### Input for this task ###
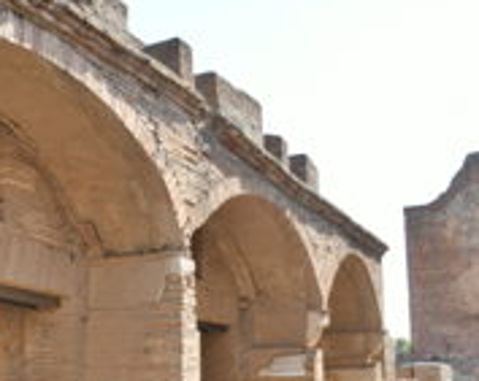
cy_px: 304
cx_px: 78
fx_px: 722
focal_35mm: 51
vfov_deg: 29.0
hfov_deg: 35.2
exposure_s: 1/200
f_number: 3.5
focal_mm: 16
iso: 100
###
▶ **Directions for this task**: An exact repetition of the listing is needed, with the pictures dropped.

▶ **Result**:
cy_px: 304
cx_px: 78
fx_px: 722
focal_35mm: 51
vfov_deg: 29.0
hfov_deg: 35.2
exposure_s: 1/200
f_number: 3.5
focal_mm: 16
iso: 100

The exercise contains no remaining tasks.